Although the New York Times published a major article on June 24, 2008 titled “Muslim Voters Detect a Snub from Obama” (by Andrea Elliott), citing examples of your aversion to these Americans who come from all walks of life, who serve in the armed forces and who work to live the American dream. Three days earlier the International Herald Tribune published an article by Roger Cohen titled “Why Obama Should Visit a Mosque.” None of these comments and reports change your political bigotry against Muslim-Americans- – even though your father was a Muslim from Kenya.

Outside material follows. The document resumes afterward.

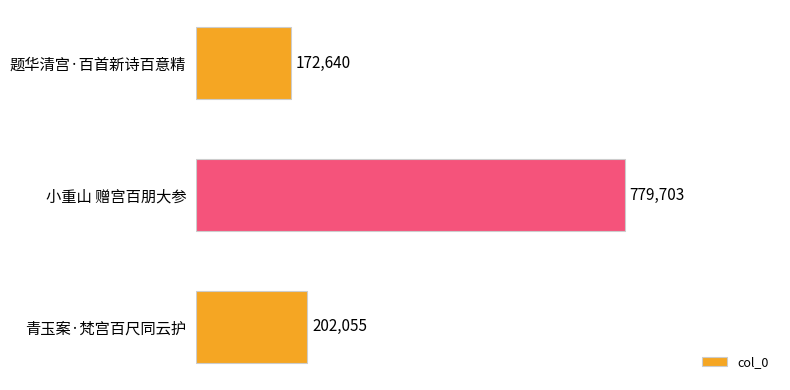

What is the maximum value shown in the chart?

779703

Perhaps nothing illustrated your utter lack of political courage or even the mildest version of this trait than your surrendering to demands of the hard-liners to prohibit former president Jimmy Carter from speaking at the Democratic National Convention. This is a tradition for former presidents and one accorded in prime time to Bill Clinton this year.

Here was a President who negotiated peace between Israel and Egypt, but his recent book pressing the dominant Israeli superpower to avoid Apartheid of the Palestinians and make peace was all that it took to sideline him. Instead of an important address to the nation by Jimmy Carter on this critical international problem, he was relegated to a stroll across the stage to “tumultuous applause,” following a showing of a film about the Carter Center’s post-Katrina work. Shame on you, Barack Obama!

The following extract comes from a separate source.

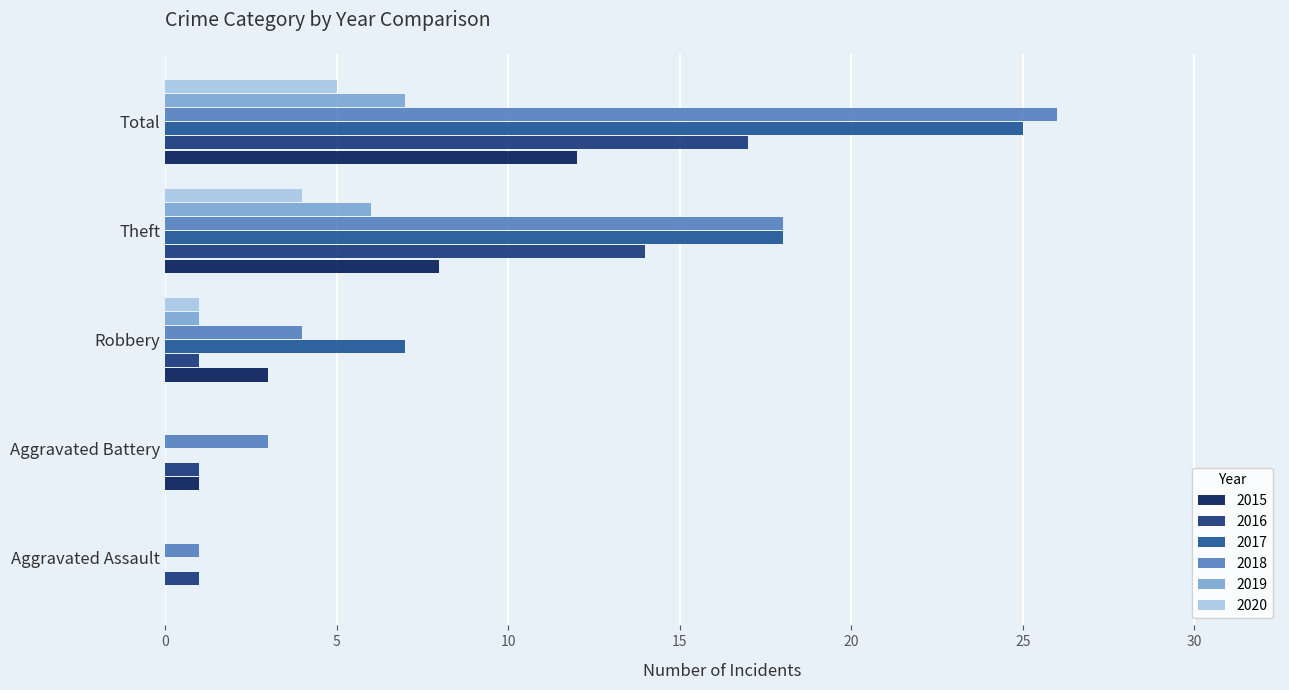

How many values in 2015 are above zero?

4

But then your shameful behavior has extended to many other areas of American life. (See the factual analysis by my running mate, Matt Gonzalez, on http://www.votenader. org). You have turned your back on the 100-million poor Americans composed of poor whites, African-Americans, and Latinos. You always mention helping the “middle class” but you omit, repeatedly, mention of the “poor” in America.

Should you be elected President, it must be more than an unprecedented upward career move following a brilliantly unprincipled campaign that spoke “change” yet demonstrated actual obeisance to the concentration power of the “corporate supremacists. ” It must be about shifting the power from the few to the many. It must be a White House presided over by a black man who does not turn his back on the downtrodden here and abroad but challenges the forces of greed, dictatorial control of labor, consumers and taxpayers, and the militarization of foreign policy. It must be a White House that is transforming of American politics– opening it up to the public funding of elections (through voluntary approaches)- – and allowing smaller candidates to have a chance to be heard on debates and in the fullness of their now restricted civil liberties. Call it a competitive democracy.

Your presidential campaign again and again has demonstrated cowardly stands. “Hope” some say springs eternal.” But not when “reality” consumes it daily.